*TESTO PROPOSTO*.
Dopo un breve inseguimento, Brown ha perso il controllo dell'auto sbandando contro l'inferriata di un officina meccanica, tentando si fuggire ha innestato la retromarcia e è andato a sbattere contro la macchina della polizia sopraggiunta a qualche metro di distanza. È stato a questo punto che l'agente Garcia dopo aver intimato l'alt ha vuotato contro il ragazzo il caricatore della sua beretta 9mm d'ordinanza, dieci colpi di cui cinque lo hanno colpito, per «legittima difesa» ha dichiarato nel rapporto l'agente che è stato trasferito a lavoro d'ufficio in attesa che venga completata un'inchiesta ufficiale. Al di la dell'età della vittima, l'episodio non è sorprendente per un corpo di polizia che rimane, dagli anni 30, fra i più militarizzati d'America, caratterizzato da un attrazione fatale per le proprie armi da fuoco e portato a pattugliare i quartieri neri e ispanici alla stregua di territori ostili. Gli agenti Lapd hanno una definizione assai elastica di legittima difesa (ufficialmente l'unica circostanza in cui sia sancito l'uso delle armi da fuoco). Questa comprende l'uso della «forza mortale» contro delinquenti in fuga per il teorema precog secondo cui è legittimo sparare contro chi scappa per evitare che commettano «probabili ulteriori cirimini».

*DATI ARCHIVIATI*.
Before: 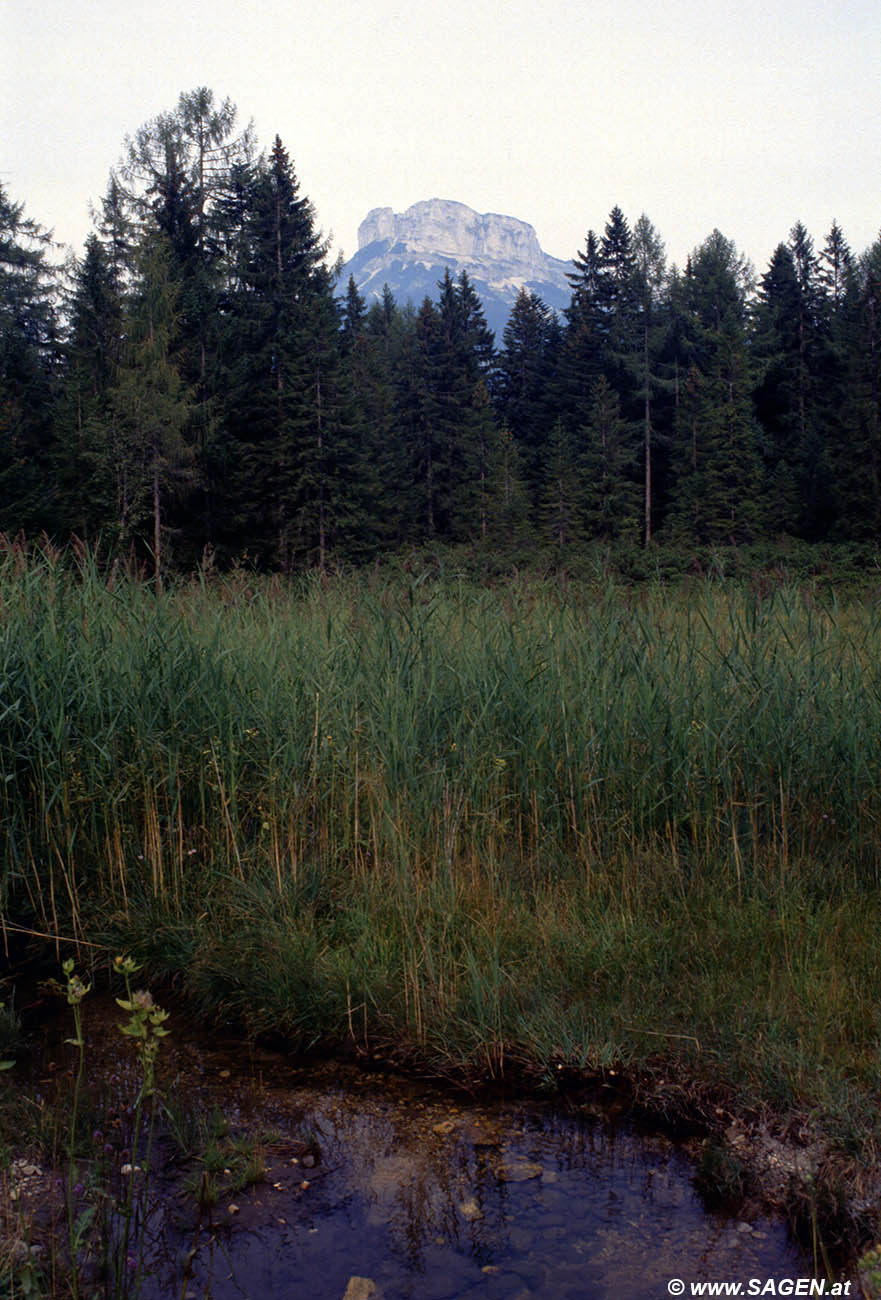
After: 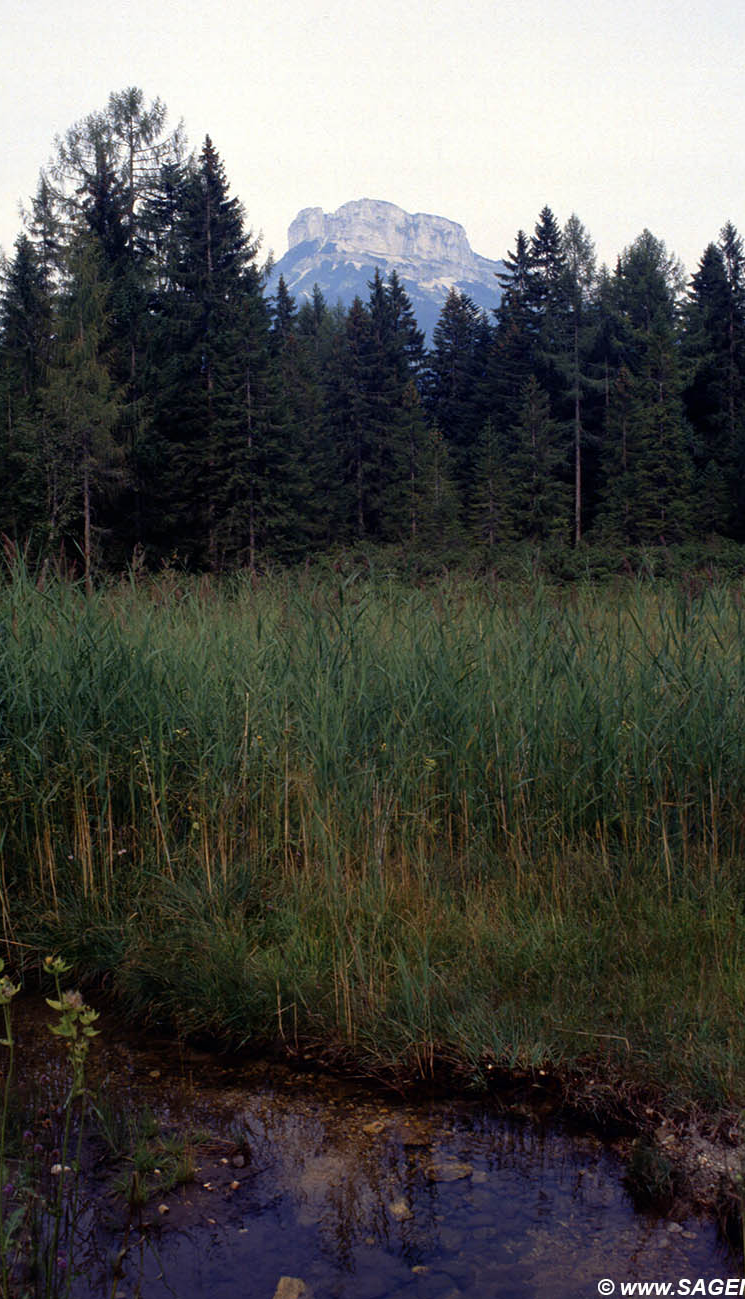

*ESERCIZIO ASSEGNATO*.
Traduci in inglese, per favore, questa frase del testo proposto: «Gli agenti Lapd hanno una definizione assai elastica di legittima difesa (ufficialmente l'unica circostanza in cui sia sancito l'uso delle armi da fuoco).»

*RISULTATO*.
LAPD officers have a very loose definition of self-defense (officially the only circumstance in which the use of firearms is sanctioned).